══ SUPPLIED MATERIAL

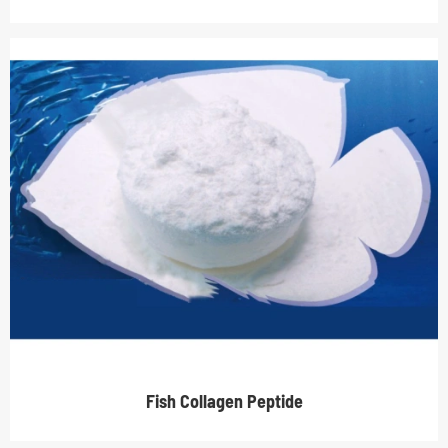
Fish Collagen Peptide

════
══ SUPPLIED MATERIAL

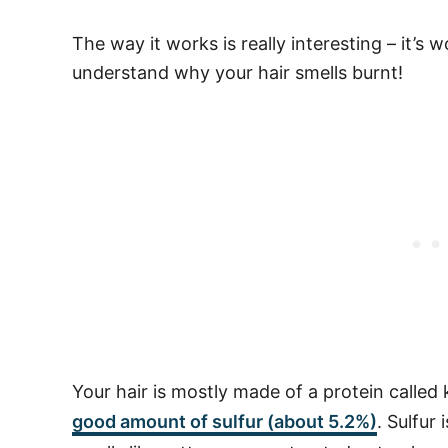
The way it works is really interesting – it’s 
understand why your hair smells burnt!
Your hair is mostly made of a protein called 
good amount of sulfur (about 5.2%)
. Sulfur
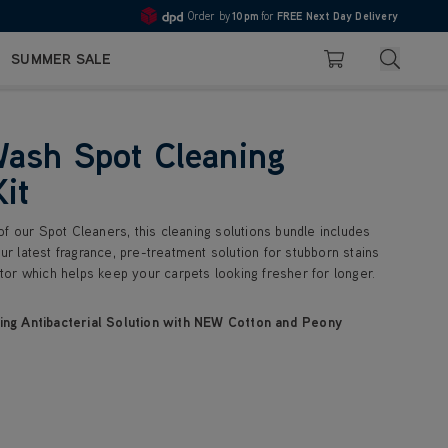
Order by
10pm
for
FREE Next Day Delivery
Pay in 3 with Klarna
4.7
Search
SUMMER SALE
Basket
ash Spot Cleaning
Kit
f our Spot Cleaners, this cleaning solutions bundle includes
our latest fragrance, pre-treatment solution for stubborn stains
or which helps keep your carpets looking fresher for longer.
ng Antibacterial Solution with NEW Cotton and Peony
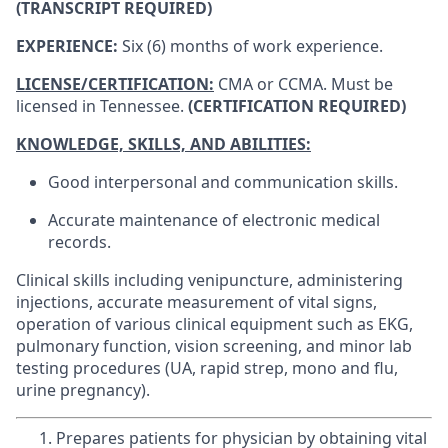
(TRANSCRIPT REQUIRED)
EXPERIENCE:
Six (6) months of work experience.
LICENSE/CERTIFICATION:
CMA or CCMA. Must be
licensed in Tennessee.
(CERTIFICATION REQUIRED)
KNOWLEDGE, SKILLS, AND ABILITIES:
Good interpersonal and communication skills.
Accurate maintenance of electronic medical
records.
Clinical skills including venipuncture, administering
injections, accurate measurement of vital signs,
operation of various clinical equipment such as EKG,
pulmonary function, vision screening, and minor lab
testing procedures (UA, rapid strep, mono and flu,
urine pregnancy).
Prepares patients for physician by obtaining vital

════
══ SUPPLIED MATERIAL

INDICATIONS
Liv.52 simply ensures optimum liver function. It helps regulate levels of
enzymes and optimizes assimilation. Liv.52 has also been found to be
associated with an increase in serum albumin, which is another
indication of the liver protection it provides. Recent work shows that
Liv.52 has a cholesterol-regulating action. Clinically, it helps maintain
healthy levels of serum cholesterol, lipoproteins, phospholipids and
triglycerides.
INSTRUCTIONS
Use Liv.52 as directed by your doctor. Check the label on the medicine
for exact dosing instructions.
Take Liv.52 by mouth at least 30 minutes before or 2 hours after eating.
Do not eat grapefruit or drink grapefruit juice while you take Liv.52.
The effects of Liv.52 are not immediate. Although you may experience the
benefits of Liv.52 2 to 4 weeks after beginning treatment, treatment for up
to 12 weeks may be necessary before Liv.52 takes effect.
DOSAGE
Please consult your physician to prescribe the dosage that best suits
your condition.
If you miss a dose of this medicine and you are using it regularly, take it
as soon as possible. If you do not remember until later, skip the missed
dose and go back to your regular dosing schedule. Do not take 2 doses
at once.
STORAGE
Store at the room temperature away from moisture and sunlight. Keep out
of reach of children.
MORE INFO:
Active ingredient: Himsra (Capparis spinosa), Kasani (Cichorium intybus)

════

In the listing above, find the line with "understand why your hair smells burnt!" and output it and every line after it up to and including the line with "Prepares patients for", exactly, minus the pictures.

understand why your hair smells burnt!
Your hair is mostly made of a protein called 
good amount of sulfur (about 5.2%)
. Sulfur
Order by
10pm
for
FREE Next Day Delivery
Pay in 3 with Klarna
4.7
Search
SUMMER SALE
Basket
ash Spot Cleaning
Kit
f our Spot Cleaners, this cleaning solutions bundle includes
our latest fragrance, pre-treatment solution for stubborn stains
or which helps keep your carpets looking fresher for longer.
ng Antibacterial Solution with NEW Cotton and Peony
(TRANSCRIPT REQUIRED)
EXPERIENCE:
Six (6) months of work experience.
LICENSE/CERTIFICATION:
CMA or CCMA. Must be
licensed in Tennessee.
(CERTIFICATION REQUIRED)
KNOWLEDGE, SKILLS, AND ABILITIES:
Good interpersonal and communication skills.
Accurate maintenance of electronic medical
records.
Clinical skills including venipuncture, administering
injections, accurate measurement of vital signs,
operation of various clinical equipment such as EKG,
pulmonary function, vision screening, and minor lab
testing procedures (UA, rapid strep, mono and flu,
urine pregnancy).
Prepares patients for physician by obtaining vital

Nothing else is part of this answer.